Problem:
Because the listing below is to be kept intact, restate all of it word for word.

Data for the task:
=== Begin Enclosure ===

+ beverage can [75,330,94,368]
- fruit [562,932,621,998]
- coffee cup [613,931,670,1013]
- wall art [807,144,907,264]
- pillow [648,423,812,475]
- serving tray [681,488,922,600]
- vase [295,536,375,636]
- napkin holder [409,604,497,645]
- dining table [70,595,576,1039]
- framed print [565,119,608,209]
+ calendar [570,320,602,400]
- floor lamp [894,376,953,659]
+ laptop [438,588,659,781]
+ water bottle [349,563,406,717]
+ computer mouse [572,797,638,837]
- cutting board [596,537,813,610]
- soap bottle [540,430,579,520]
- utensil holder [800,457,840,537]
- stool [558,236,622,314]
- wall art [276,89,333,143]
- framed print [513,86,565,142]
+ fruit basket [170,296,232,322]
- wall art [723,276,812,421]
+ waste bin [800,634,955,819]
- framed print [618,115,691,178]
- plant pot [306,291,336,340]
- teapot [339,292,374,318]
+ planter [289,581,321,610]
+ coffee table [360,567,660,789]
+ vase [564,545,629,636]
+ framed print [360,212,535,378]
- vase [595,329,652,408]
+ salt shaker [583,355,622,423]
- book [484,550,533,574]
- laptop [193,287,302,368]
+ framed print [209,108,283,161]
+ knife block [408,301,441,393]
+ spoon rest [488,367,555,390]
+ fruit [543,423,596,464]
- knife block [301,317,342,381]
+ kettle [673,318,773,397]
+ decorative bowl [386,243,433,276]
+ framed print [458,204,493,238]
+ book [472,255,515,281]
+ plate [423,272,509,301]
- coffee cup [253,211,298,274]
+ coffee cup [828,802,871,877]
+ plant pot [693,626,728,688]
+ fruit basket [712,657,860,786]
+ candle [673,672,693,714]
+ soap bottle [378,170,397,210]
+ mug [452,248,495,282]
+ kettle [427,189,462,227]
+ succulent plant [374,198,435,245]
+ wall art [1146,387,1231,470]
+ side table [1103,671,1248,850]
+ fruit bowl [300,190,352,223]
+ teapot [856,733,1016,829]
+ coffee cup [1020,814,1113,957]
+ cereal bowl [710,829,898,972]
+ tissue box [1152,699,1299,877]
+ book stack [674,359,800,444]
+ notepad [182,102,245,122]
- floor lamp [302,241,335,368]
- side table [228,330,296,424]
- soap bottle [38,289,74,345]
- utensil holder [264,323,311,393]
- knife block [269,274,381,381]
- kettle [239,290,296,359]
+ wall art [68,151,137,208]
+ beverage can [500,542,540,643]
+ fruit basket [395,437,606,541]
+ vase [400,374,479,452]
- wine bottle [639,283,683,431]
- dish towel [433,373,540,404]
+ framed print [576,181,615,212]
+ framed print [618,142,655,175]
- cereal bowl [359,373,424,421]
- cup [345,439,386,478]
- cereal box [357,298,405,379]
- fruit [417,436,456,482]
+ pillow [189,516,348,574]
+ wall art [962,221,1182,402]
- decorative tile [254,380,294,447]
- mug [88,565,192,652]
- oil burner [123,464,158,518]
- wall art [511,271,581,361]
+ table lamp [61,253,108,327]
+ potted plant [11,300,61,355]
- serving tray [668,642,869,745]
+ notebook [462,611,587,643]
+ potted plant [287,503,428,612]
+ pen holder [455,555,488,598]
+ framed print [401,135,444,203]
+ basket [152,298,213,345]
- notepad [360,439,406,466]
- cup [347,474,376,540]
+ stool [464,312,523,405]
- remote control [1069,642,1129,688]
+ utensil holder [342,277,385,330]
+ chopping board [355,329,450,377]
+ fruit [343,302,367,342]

=== End Enclosure ===

Your solution:
+ beverage can [75,330,94,368]
- fruit [562,932,621,998]
- coffee cup [613,931,670,1013]
- wall art [807,144,907,264]
- pillow [648,423,812,475]
- serving tray [681,488,922,600]
- vase [295,536,375,636]
- napkin holder [409,604,497,645]
- dining table [70,595,576,1039]
- framed print [565,119,608,209]
+ calendar [570,320,602,400]
- floor lamp [894,376,953,659]
+ laptop [438,588,659,781]
+ water bottle [349,563,406,717]
+ computer mouse [572,797,638,837]
- cutting board [596,537,813,610]
- soap bottle [540,430,579,520]
- utensil holder [800,457,840,537]
- stool [558,236,622,314]
- wall art [276,89,333,143]
- framed print [513,86,565,142]
+ fruit basket [170,296,232,322]
- wall art [723,276,812,421]
+ waste bin [800,634,955,819]
- framed print [618,115,691,178]
- plant pot [306,291,336,340]
- teapot [339,292,374,318]
+ planter [289,581,321,610]
+ coffee table [360,567,660,789]
+ vase [564,545,629,636]
+ framed print [360,212,535,378]
- vase [595,329,652,408]
+ salt shaker [583,355,622,423]
- book [484,550,533,574]
- laptop [193,287,302,368]
+ framed print [209,108,283,161]
+ knife block [408,301,441,393]
+ spoon rest [488,367,555,390]
+ fruit [543,423,596,464]
- knife block [301,317,342,381]
+ kettle [673,318,773,397]
+ decorative bowl [386,243,433,276]
+ framed print [458,204,493,238]
+ book [472,255,515,281]
+ plate [423,272,509,301]
- coffee cup [253,211,298,274]
+ coffee cup [828,802,871,877]
+ plant pot [693,626,728,688]
+ fruit basket [712,657,860,786]
+ candle [673,672,693,714]
+ soap bottle [378,170,397,210]
+ mug [452,248,495,282]
+ kettle [427,189,462,227]
+ succulent plant [374,198,435,245]
+ wall art [1146,387,1231,470]
+ side table [1103,671,1248,850]
+ fruit bowl [300,190,352,223]
+ teapot [856,733,1016,829]
+ coffee cup [1020,814,1113,957]
+ cereal bowl [710,829,898,972]
+ tissue box [1152,699,1299,877]
+ book stack [674,359,800,444]
+ notepad [182,102,245,122]
- floor lamp [302,241,335,368]
- side table [228,330,296,424]
- soap bottle [38,289,74,345]
- utensil holder [264,323,311,393]
- knife block [269,274,381,381]
- kettle [239,290,296,359]
+ wall art [68,151,137,208]
+ beverage can [500,542,540,643]
+ fruit basket [395,437,606,541]
+ vase [400,374,479,452]
- wine bottle [639,283,683,431]
- dish towel [433,373,540,404]
+ framed print [576,181,615,212]
+ framed print [618,142,655,175]
- cereal bowl [359,373,424,421]
- cup [345,439,386,478]
- cereal box [357,298,405,379]
- fruit [417,436,456,482]
+ pillow [189,516,348,574]
+ wall art [962,221,1182,402]
- decorative tile [254,380,294,447]
- mug [88,565,192,652]
- oil burner [123,464,158,518]
- wall art [511,271,581,361]
+ table lamp [61,253,108,327]
+ potted plant [11,300,61,355]
- serving tray [668,642,869,745]
+ notebook [462,611,587,643]
+ potted plant [287,503,428,612]
+ pen holder [455,555,488,598]
+ framed print [401,135,444,203]
+ basket [152,298,213,345]
- notepad [360,439,406,466]
- cup [347,474,376,540]
+ stool [464,312,523,405]
- remote control [1069,642,1129,688]
+ utensil holder [342,277,385,330]
+ chopping board [355,329,450,377]
+ fruit [343,302,367,342]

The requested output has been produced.